Surpreendentemente, a resposta a esta pergunta é "sim". Sim, pode-se perder a casa por causa de uma dívida tão insignificante- pelo menos comparativamente ao valor de um imóvel- de 2.000,00 euros.
Já não é a primeira, nem segunda (e infelizmente, creio que não será a última) vez que aparecem no escritório com uma situação parecida. Famílias, passando dificuldades, fazem um empréstimo de pequena dimensão. Suponhamos 2000 euros. Ora porque precisam de comprar um carro para ir trabalhar e estar à vontade com horários; ora porque têm tido despesas avultadas extraordinárias; ora porque alguém está doente ou desempregado; ora porque há que fazer obras de reparação na casa.
Na sequência deste (pequeno) empréstimo, seguem-se alguns meses mais difíceis. Vai-se pagando as prestações a custo, mas lá se consegue. Eventualmente, e como é habitual na vida de qualquer família portuguesa, existirão uns meses mais difíceis do que o habitual. Então não se paga a prestação de um mês. E depois não se paga a prestação do seguinte. No terceiro paga-se. Mas já está tudo perdido.
É surpreendente mas é verdade: basta imiscuir-se do pagamento de uma prestação (embora as empresas de crédito optem por duas) para que uma empresa de crédito possa prosseguir com uma ação de cobrança contra si, e notificá-lo para se defender ou para pagar (não só o remanescente do crédito que foi emprestado, como ainda acrescido de juros! e despesas de cobrança).

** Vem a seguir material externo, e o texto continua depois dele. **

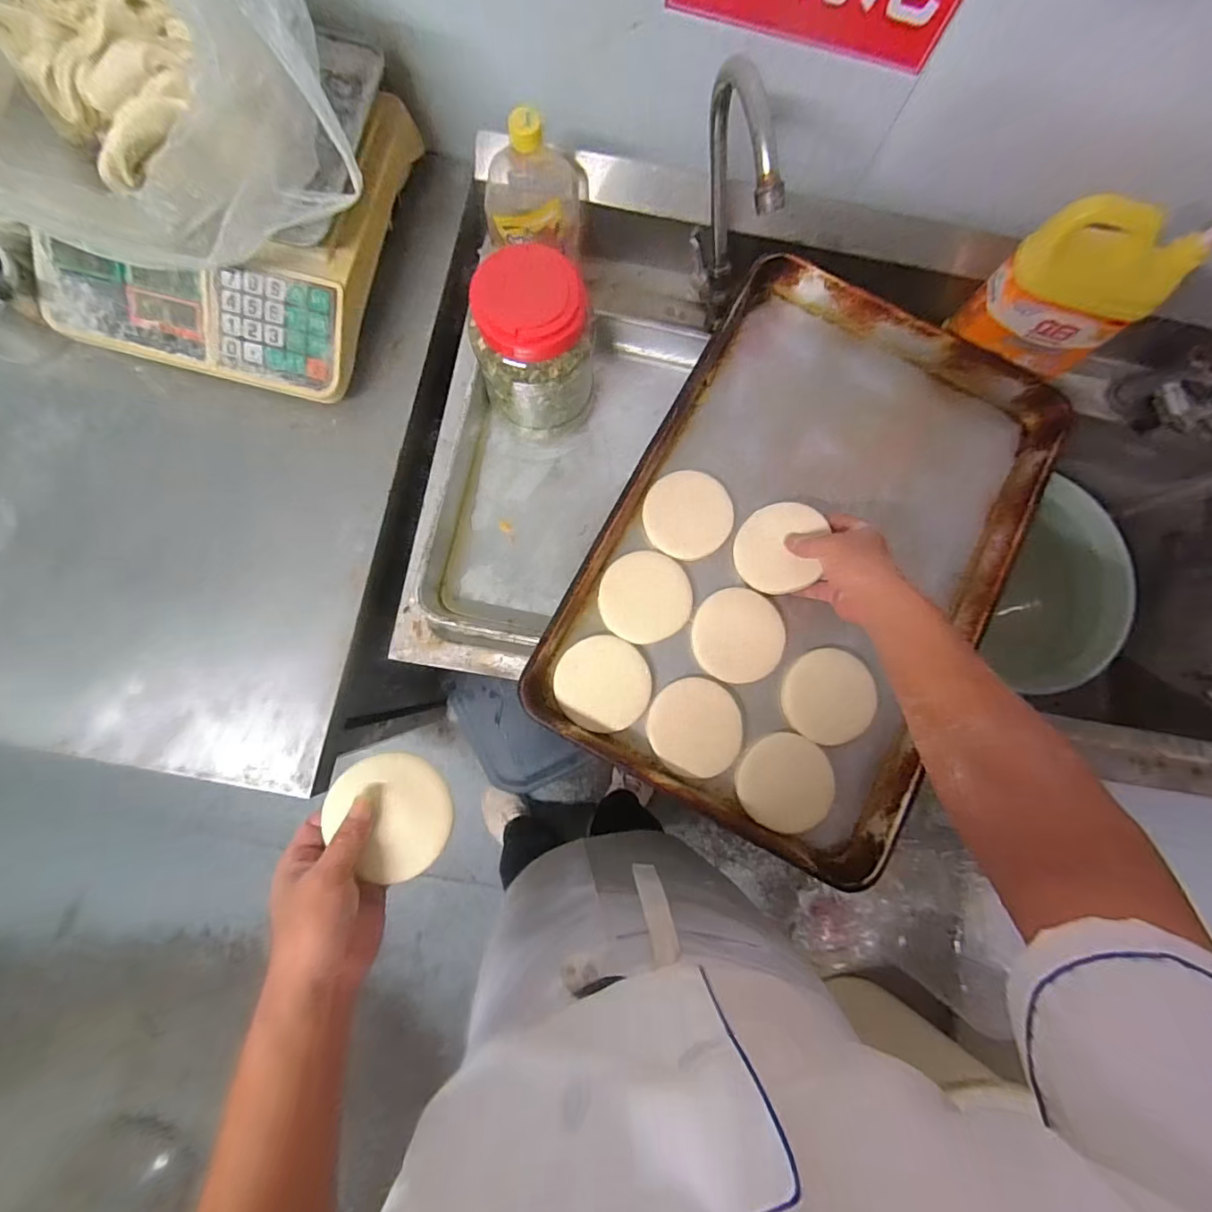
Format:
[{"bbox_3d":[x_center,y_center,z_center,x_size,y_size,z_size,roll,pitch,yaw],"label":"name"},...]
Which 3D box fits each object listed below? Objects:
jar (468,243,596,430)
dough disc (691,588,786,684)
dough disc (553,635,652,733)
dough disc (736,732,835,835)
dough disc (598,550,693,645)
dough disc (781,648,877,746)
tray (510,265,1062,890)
[{"bbox_3d":[-0.074,-0.276,0.575,0.127,0.176,0.114,2,82,-5],"label":"jar"},{"bbox_3d":[0.147,0.032,0.570,0.098,0.011,0.098,7,81,-4],"label":"dough disc"},{"bbox_3d":[-0.004,0.083,0.565,0.102,0.008,0.097,1,82,-5],"label":"dough disc"},{"bbox_3d":[0.190,0.186,0.548,0.097,0.008,0.096,1,82,-5],"label":"dough disc"},{"bbox_3d":[0.044,-0.010,0.581,0.099,0.017,0.100,1,82,-5],"label":"dough disc"},{"bbox_3d":[0.243,0.097,0.565,0.099,0.006,0.098,1,82,-5],"label":"dough disc"},{"bbox_3d":[0.225,-0.067,0.595,0.409,0.051,0.618,28,81,0],"label":"tray"}]

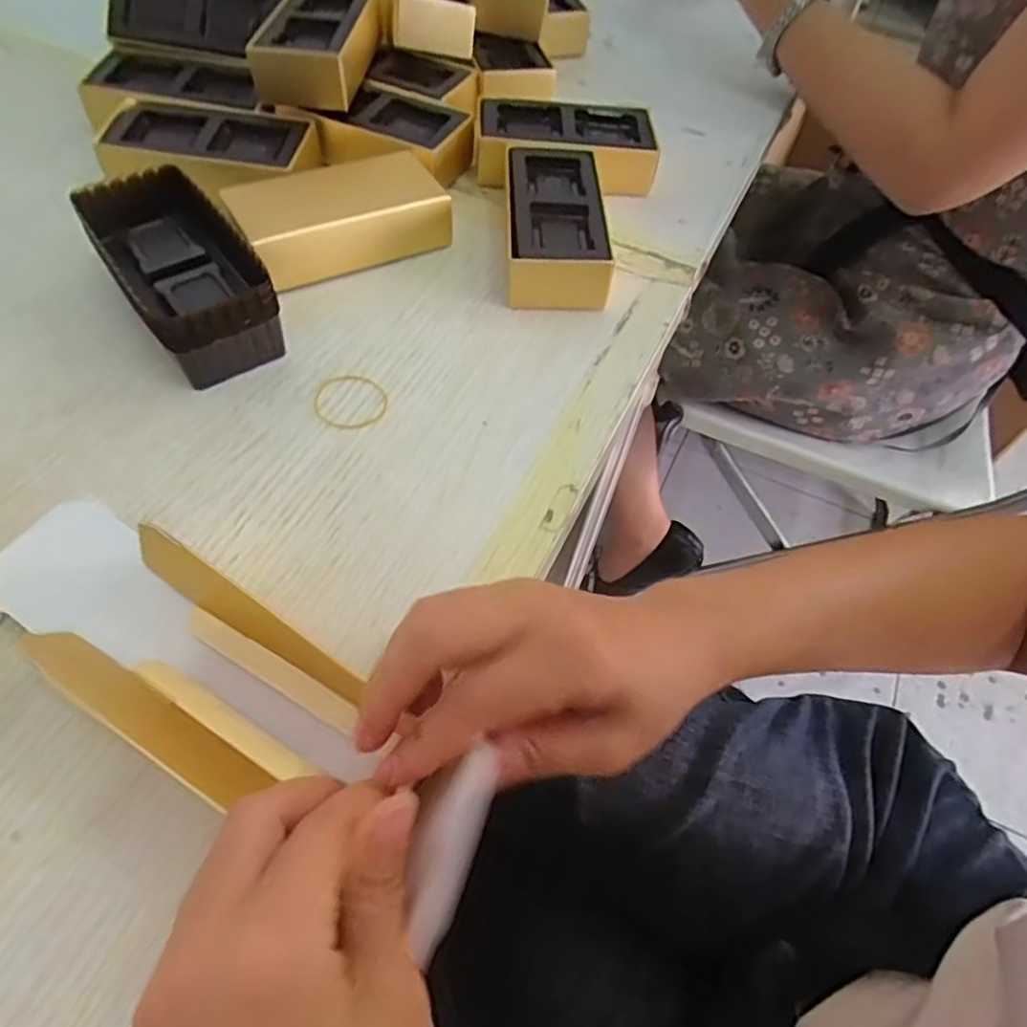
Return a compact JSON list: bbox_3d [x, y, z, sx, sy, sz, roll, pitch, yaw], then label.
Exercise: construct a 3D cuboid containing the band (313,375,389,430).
[{"bbox_3d":[-0.079,-0.055,0.324,0.036,0.004,0.034,4,56,-2],"label":"band"}]

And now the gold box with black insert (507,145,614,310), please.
[{"bbox_3d":[0.023,-0.167,0.389,0.055,0.035,0.116,1,56,-4],"label":"gold box with black insert"}]

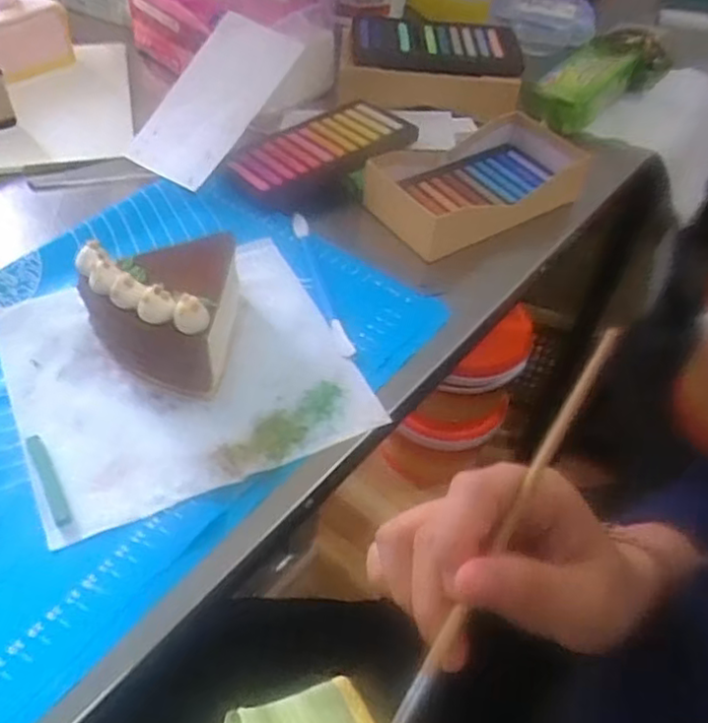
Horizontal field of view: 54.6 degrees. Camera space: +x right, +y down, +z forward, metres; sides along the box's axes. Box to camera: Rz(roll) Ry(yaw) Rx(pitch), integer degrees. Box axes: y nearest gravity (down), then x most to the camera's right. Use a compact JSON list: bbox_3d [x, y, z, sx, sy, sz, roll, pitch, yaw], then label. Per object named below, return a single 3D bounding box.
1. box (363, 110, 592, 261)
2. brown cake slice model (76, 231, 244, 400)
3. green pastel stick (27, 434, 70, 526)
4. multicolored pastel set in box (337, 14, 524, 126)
[{"bbox_3d":[0.105,-0.150,0.550,0.197,0.037,0.096,-24,55,-25],"label":"box"},{"bbox_3d":[-0.113,-0.033,0.406,0.086,0.067,0.093,2,48,-5],"label":"brown cake slice model"},{"bbox_3d":[-0.161,0.061,0.361,0.007,0.006,0.057,-21,54,-23],"label":"green pastel stick"},{"bbox_3d":[0.072,-0.277,0.640,0.181,0.052,0.099,-6,49,-11],"label":"multicolored pastel set in box"}]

O maior erro da maior parte das famílias carenciadas que chegam a este ponto é recusar-se a recorrer a um advogado. Tal provavelmente acontece não só pela diabolização que este papel tem sofrido na sociedade, mas também porque receiam não conseguir suportar as despesas dos honorários. Aliás, é natural este medo: se mal se consegue dar vazão a uma prestação de menos de 100 euros, dificilmente se conseguirá a uma de 200, 300 ou mais.
Aqui é que surge o maior equívoco da maior parte dos portugueses: todos aqueles que têm dificuldades económicas comprovadas podem recorrer ao denominado "apoio jurídico", no qual o Estado suporta as despesas de honorários de advogados que se inscrevem, voluntariamente, para representar quem precise. Para tal, basta dirigir-se à segurança social e pedir pelo apoio judiciário.
A diferença de um advogado num processo desta envergadura não é meramente residual. A ação de cobrança apenas pode terminar com o pagamento da dívida na íntegra, por acordo ou no seguimento de uma oposição. Tanto o acordo como a oposição apenas podem ser feitos por advogados. E caso não sejam feitos, segue para penhora!
Ora, imaginando-se hipoteticamente que se prossegue com a penhora, também a presença de um advogado é vantajosa (e custeada pelo Estado), pois poderão defender e negociar que bens podem ou não ser penhorados. Não sendo feito nesta altura qualquer oposição ou negociação, a penhora prossegue, tal como um comboio de alta velocidade, não se podendo voltar atrás.
Por isso, se se vir numa situação de eventual incumprimento, contacte diretamente a instituição de crédito, já que ao abrigo do Decreto-lei n.º 227/2012 de 25 de outubro, a instituição é obrigada a avaliar o seu risco de incumprimento.
Se por acaso se vir numa situação já mais avançada e for notificado de ação de cobrança, ou até já da penhora concretamente, não tente negociar por si mesmo: contacte um advogado. Porque efetivamente, pode perder a sua casa.